**Exercise data:**

=== Begin Enclosure ===

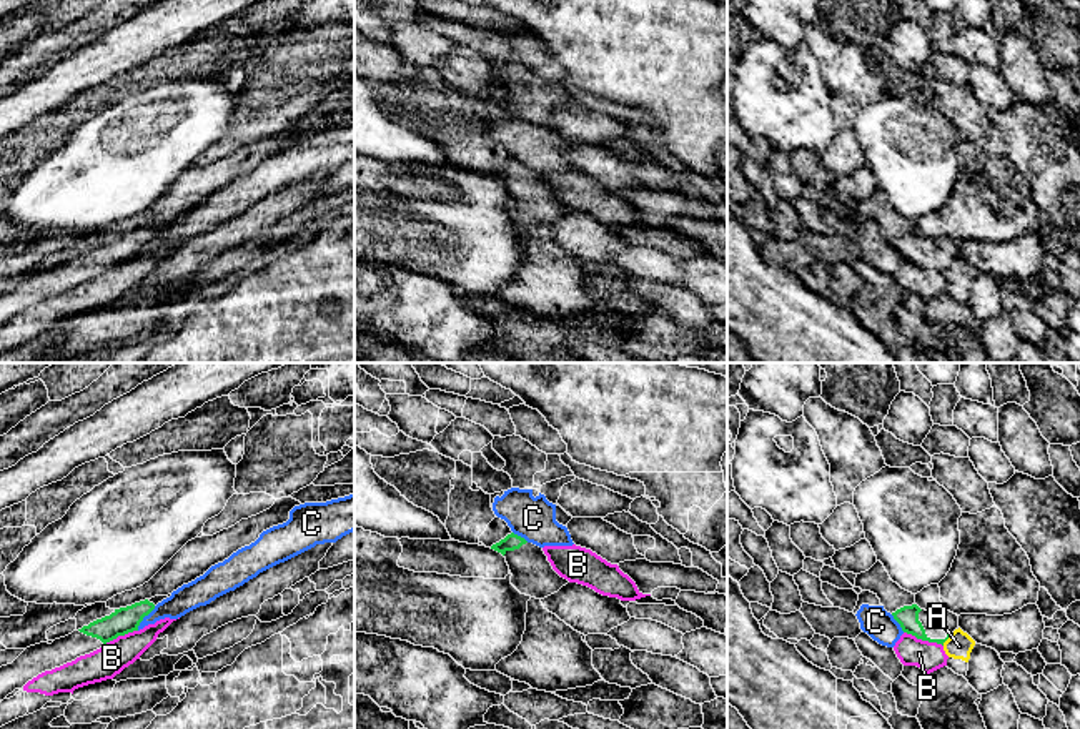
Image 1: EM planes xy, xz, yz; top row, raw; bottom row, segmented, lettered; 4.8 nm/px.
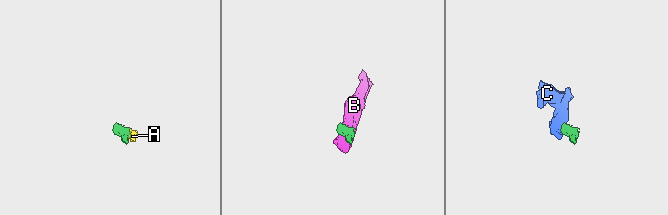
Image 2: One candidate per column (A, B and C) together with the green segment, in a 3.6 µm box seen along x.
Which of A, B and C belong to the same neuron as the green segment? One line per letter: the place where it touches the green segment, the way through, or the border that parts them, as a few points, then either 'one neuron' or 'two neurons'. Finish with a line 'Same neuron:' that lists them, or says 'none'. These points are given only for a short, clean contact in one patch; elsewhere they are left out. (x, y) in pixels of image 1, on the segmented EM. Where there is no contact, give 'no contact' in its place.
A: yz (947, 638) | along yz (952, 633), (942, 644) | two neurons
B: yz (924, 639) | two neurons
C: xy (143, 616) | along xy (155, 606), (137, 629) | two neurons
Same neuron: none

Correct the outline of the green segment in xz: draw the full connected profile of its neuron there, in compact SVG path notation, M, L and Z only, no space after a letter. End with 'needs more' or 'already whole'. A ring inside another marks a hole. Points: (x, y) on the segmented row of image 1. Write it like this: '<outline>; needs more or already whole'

=== End Enclosure ===
=== Begin Enclosure ===

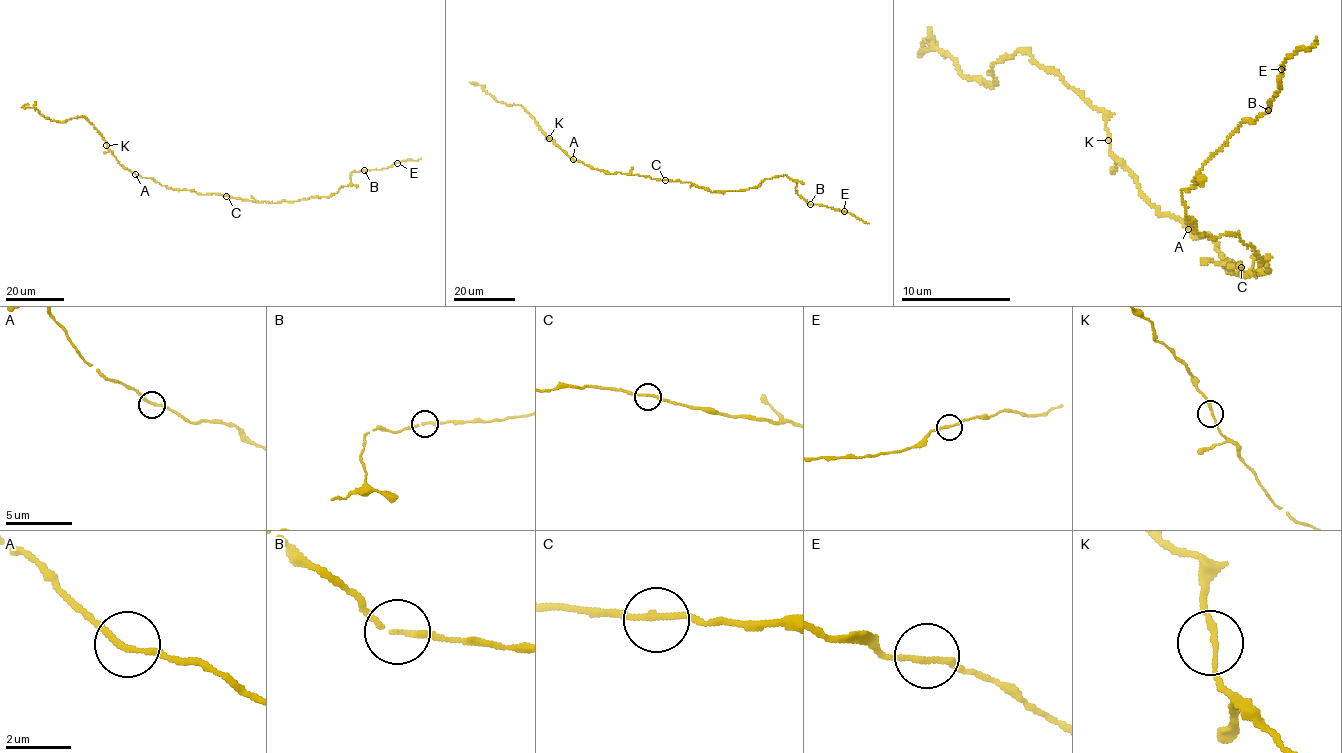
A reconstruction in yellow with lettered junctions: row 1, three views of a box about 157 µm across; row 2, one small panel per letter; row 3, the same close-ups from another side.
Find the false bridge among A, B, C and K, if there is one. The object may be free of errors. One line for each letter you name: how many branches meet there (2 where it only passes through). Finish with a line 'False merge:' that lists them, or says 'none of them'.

=== End Enclosure ===
=== Begin Enclosure ===

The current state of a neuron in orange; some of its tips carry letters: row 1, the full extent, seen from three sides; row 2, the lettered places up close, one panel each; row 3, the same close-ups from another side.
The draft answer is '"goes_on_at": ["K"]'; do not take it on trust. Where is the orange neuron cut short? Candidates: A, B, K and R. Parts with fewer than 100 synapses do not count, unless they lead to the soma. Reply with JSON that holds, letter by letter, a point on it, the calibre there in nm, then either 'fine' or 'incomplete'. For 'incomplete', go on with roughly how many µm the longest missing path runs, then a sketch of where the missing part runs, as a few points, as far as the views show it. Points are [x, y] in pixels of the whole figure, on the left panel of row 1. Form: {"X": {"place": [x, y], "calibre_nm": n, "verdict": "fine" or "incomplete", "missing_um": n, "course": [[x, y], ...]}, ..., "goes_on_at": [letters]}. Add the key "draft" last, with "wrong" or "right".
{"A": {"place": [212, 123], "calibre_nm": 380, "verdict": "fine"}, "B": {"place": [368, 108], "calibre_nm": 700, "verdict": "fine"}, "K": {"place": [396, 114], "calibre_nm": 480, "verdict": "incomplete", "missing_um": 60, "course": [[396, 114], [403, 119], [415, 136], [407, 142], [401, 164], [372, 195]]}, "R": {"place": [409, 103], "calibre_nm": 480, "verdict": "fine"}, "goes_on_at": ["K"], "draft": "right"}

=== End Enclosure ===

**What is needed:** Go through the entries and copy every line that has "close".

**Result of this exercise:**
A reconstruction in yellow with lettered junctions: row 1, three views of a box about 157 µm across; row 2, one small panel per letter; row 3, the same close-ups from another side.
The current state of a neuron in orange; some of its tips carry letters: row 1, the full extent, seen from three sides; row 2, the lettered places up close, one panel each; row 3, the same close-ups from another side.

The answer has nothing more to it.